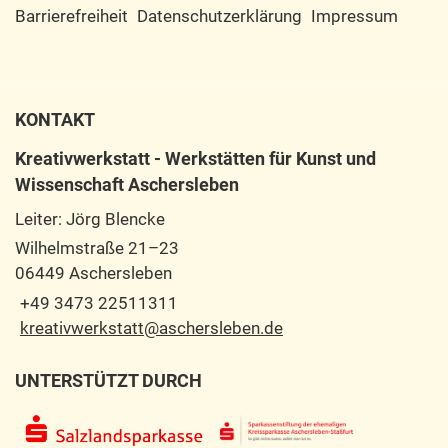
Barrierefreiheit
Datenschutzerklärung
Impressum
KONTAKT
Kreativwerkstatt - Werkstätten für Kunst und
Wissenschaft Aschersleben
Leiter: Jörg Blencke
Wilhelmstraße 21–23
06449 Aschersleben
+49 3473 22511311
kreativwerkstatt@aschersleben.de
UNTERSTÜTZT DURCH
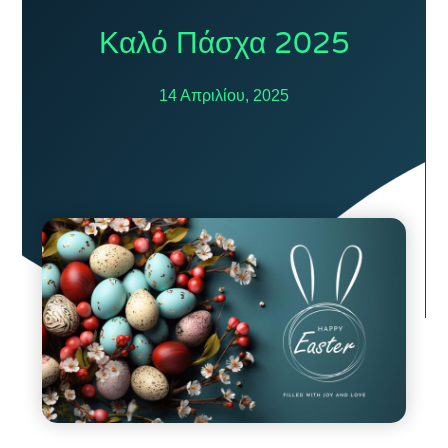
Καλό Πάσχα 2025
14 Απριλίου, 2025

* * * * *

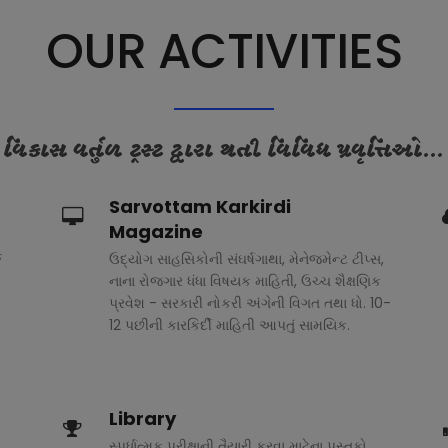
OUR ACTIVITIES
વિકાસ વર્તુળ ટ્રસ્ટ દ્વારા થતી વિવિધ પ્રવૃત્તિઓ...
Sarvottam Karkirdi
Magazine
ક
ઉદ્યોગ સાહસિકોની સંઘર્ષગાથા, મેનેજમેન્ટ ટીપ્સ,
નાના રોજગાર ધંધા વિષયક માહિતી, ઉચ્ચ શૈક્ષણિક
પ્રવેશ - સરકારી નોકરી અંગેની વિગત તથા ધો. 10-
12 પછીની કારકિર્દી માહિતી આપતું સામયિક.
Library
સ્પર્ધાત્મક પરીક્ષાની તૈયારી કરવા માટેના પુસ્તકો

* * * * *

TASK BRIEF> Each line from the one that contains "Barrierefreiheit" down to the one that contains "14 Απριλίου, 2025" is to be returned exactly as it stands above, both ends included, with pictures removed.

SOLUTION TO THIS PROBLEM>
Barrierefreiheit
Datenschutzerklärung
Impressum
KONTAKT
Kreativwerkstatt - Werkstätten für Kunst und
Wissenschaft Aschersleben
Leiter: Jörg Blencke
Wilhelmstraße 21–23
06449 Aschersleben
+49 3473 22511311
kreativwerkstatt@aschersleben.de
UNTERSTÜTZT DURCH
Καλό Πάσχα 2025
14 Απριλίου, 2025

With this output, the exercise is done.